Is not this a becoming jest for such serious personages? M. Le Blanc went into the midst of the people with great firmness, and made a speech to them; he afterwards had Law escorted home and all became tranquil.

It is almost impossible that Law should escape, for the same soldiers who protect him from the fury of the people will not permit him to go out of their hands. He is by no means at his ease, and yet I think the people do not now intend to pursue him any farther, for they have begun to make all kinds of songs about him.

Law is said to be in such an agony of fear that he has not been able to venture to my son's at Saint Cloud, although he sent a carriage to fetch him. He is a dead man; he is as pale as a sheet, and it is said can never get over his last panic. The people's hatred of the Duke arises from his being the friend of Law, whose children he carried to Saint Maur, where they are to remain.
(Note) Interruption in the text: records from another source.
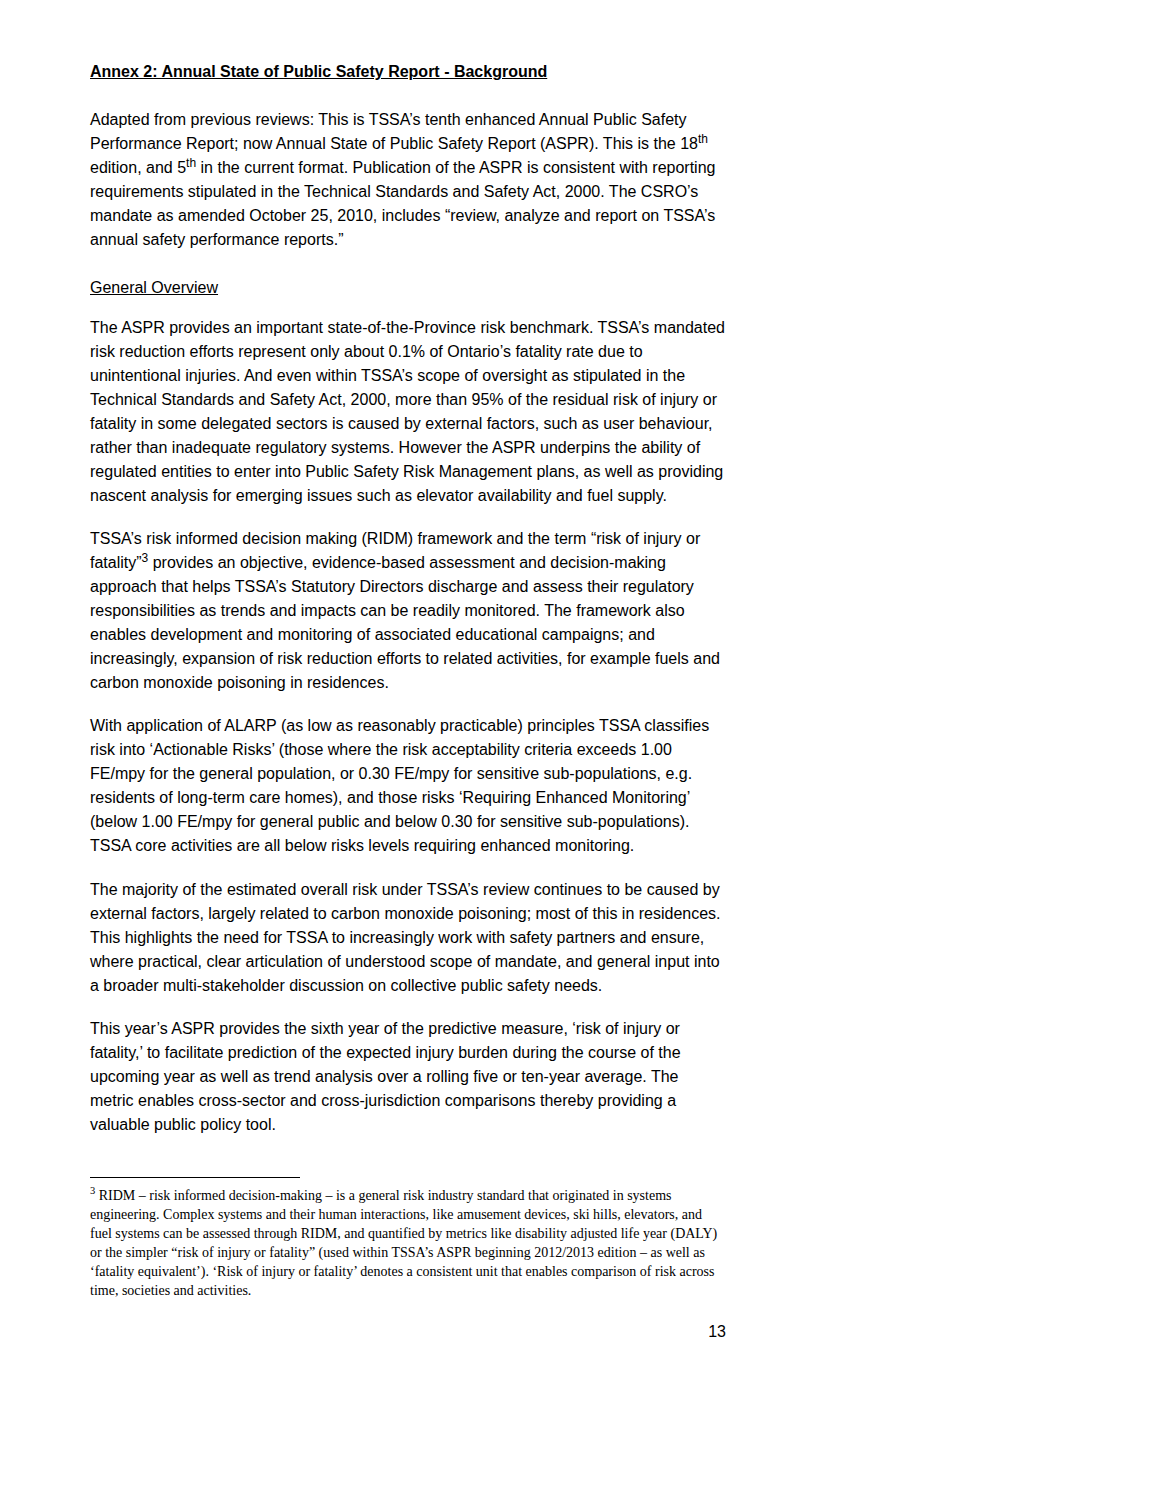Annex 2: Annual State of Public Safety Report - Background
Adapted from previous reviews: This is TSSA’s tenth enhanced Annual Public Safety Performance Report; now Annual State of Public Safety Report (ASPR). This is the 18th edition, and 5th in the current format. Publication of the ASPR is consistent with reporting requirements stipulated in the Technical Standards and Safety Act, 2000. The CSRO’s mandate as amended October 25, 2010, includes “review, analyze and report on TSSA’s annual safety performance reports.”
General Overview
The ASPR provides an important state-of-the-Province risk benchmark. TSSA’s mandated risk reduction efforts represent only about 0.1% of Ontario’s fatality rate due to unintentional injuries. And even within TSSA’s scope of oversight as stipulated in the Technical Standards and Safety Act, 2000, more than 95% of the residual risk of injury or fatality in some delegated sectors is caused by external factors, such as user behaviour, rather than inadequate regulatory systems. However the ASPR underpins the ability of regulated entities to enter into Public Safety Risk Management plans, as well as providing nascent analysis for emerging issues such as elevator availability and fuel supply.
TSSA’s risk informed decision making (RIDM) framework and the term “risk of injury or fatality”3 provides an objective, evidence-based assessment and decision-making approach that helps TSSA’s Statutory Directors discharge and assess their regulatory responsibilities as trends and impacts can be readily monitored. The framework also enables development and monitoring of associated educational campaigns; and increasingly, expansion of risk reduction efforts to related activities, for example fuels and carbon monoxide poisoning in residences.
With application of ALARP (as low as reasonably practicable) principles TSSA classifies risk into ‘Actionable Risks’ (those where the risk acceptability criteria exceeds 1.00 FE/mpy for the general population, or 0.30 FE/mpy for sensitive sub-populations, e.g. residents of long-term care homes), and those risks ‘Requiring Enhanced Monitoring’ (below 1.00 FE/mpy for general public and below 0.30 for sensitive sub-populations). TSSA core activities are all below risks levels requiring enhanced monitoring.
The majority of the estimated overall risk under TSSA’s review continues to be caused by external factors, largely related to carbon monoxide poisoning; most of this in residences. This highlights the need for TSSA to increasingly work with safety partners and ensure, where practical, clear articulation of understood scope of mandate, and general input into a broader multi-stakeholder discussion on collective public safety needs.
This year’s ASPR provides the sixth year of the predictive measure, ‘risk of injury or fatality,’ to facilitate prediction of the expected injury burden during the course of the upcoming year as well as trend analysis over a rolling five or ten-year average. The metric enables cross-sector and cross-jurisdiction comparisons thereby providing a valuable public policy tool.
3 RIDM – risk informed decision-making – is a general risk industry standard that originated in systems engineering. Complex systems and their human interactions, like amusement devices, ski hills, elevators, and fuel systems can be assessed through RIDM, and quantified by metrics like disability adjusted life year (DALY) or the simpler “risk of injury or fatality” (used within TSSA’s ASPR beginning 2012/2013 edition – as well as ‘fatality equivalent’). ‘Risk of injury or fatality’ denotes a consistent unit that enables comparison of risk across time, societies and activities.
13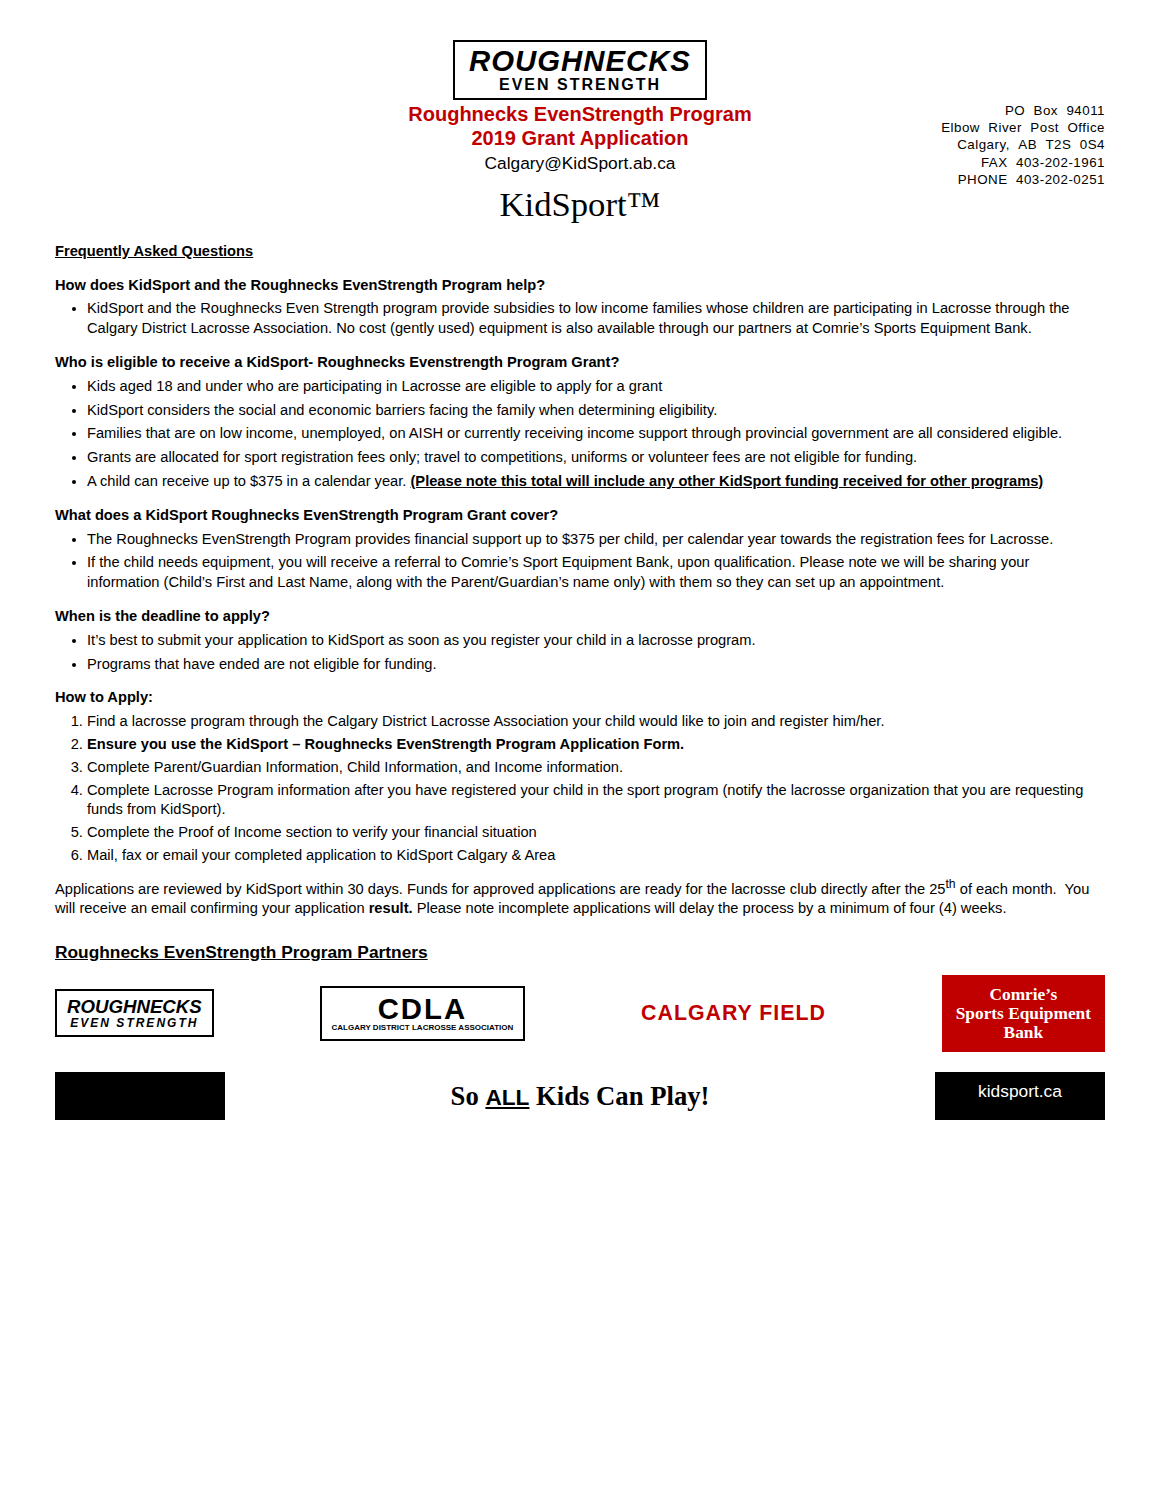ROUGHNECKS EVEN STRENGTH
PO Box 94011
Elbow River Post Office
Calgary, AB T2S 0S4
FAX 403-202-1961
PHONE 403-202-0251
Roughnecks EvenStrength Program
2019 Grant Application
Calgary@KidSport.ab.ca
KidSport™
Frequently Asked Questions
How does KidSport and the Roughnecks EvenStrength Program help?
KidSport and the Roughnecks Even Strength program provide subsidies to low income families whose children are participating in Lacrosse through the Calgary District Lacrosse Association. No cost (gently used) equipment is also available through our partners at Comrie’s Sports Equipment Bank.
Who is eligible to receive a KidSport- Roughnecks Evenstrength Program Grant?
Kids aged 18 and under who are participating in Lacrosse are eligible to apply for a grant
KidSport considers the social and economic barriers facing the family when determining eligibility.
Families that are on low income, unemployed, on AISH or currently receiving income support through provincial government are all considered eligible.
Grants are allocated for sport registration fees only; travel to competitions, uniforms or volunteer fees are not eligible for funding.
A child can receive up to $375 in a calendar year. (Please note this total will include any other KidSport funding received for other programs)
What does a KidSport Roughnecks EvenStrength Program Grant cover?
The Roughnecks EvenStrength Program provides financial support up to $375 per child, per calendar year towards the registration fees for Lacrosse.
If the child needs equipment, you will receive a referral to Comrie’s Sport Equipment Bank, upon qualification. Please note we will be sharing your information (Child’s First and Last Name, along with the Parent/Guardian’s name only) with them so they can set up an appointment.
When is the deadline to apply?
It’s best to submit your application to KidSport as soon as you register your child in a lacrosse program.
Programs that have ended are not eligible for funding.
How to Apply:
Find a lacrosse program through the Calgary District Lacrosse Association your child would like to join and register him/her.
Ensure you use the KidSport – Roughnecks EvenStrength Program Application Form.
Complete Parent/Guardian Information, Child Information, and Income information.
Complete Lacrosse Program information after you have registered your child in the sport program (notify the lacrosse organization that you are requesting funds from KidSport).
Complete the Proof of Income section to verify your financial situation
Mail, fax or email your completed application to KidSport Calgary & Area
Applications are reviewed by KidSport within 30 days. Funds for approved applications are ready for the lacrosse club directly after the 25th of each month. You will receive an email confirming your application result. Please note incomplete applications will delay the process by a minimum of four (4) weeks.
Roughnecks EvenStrength Program Partners
ROUGHNECKS EVEN STRENGTH
CDLA CALGARY DISTRICT LACROSSE ASSOCIATION
CALGARY FIELD
Comrie’s
Sports Equipment
Bank
So ALL Kids Can Play!
kidsport.ca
M. Boursel, passing through the Rue Saint Antoine in his way from the Jesuits' College, had his carriage stopped by a hackney coachman, who would neither come on nor go back. M. Boursel's footman, enraged at his obstinacy, struck the coachman, and, M. Boursel getting out of his coach to restrain his servant's rage, the coachman resolved to be avenged of both master and man, and so began to cry out, "Here is Law going to kill me; fall upon him."

The people immediately ran with staves and stones, and attacked Boursel, who took refuge in the church of the Jesuits. He was pursued even to the altar, where he found a little door opened which led into the convent. He rushed through and shut it after him, by which means he saved his life.

M. de Chiverni, the tutor of the Duc de Chartres, was going into the Palais Royal in a chair, when a child about eight years old cried out, "There goes Law!" and the people immediately assembled. M. Chiverni, who is a little, meagre-faced, ugly old man, said pleasantly enough, "I knew very well I had nothing to fear when I should show them my face and figure."

As soon as they saw him they suffered him to get quietly into his chair and to enter the gates of the palace.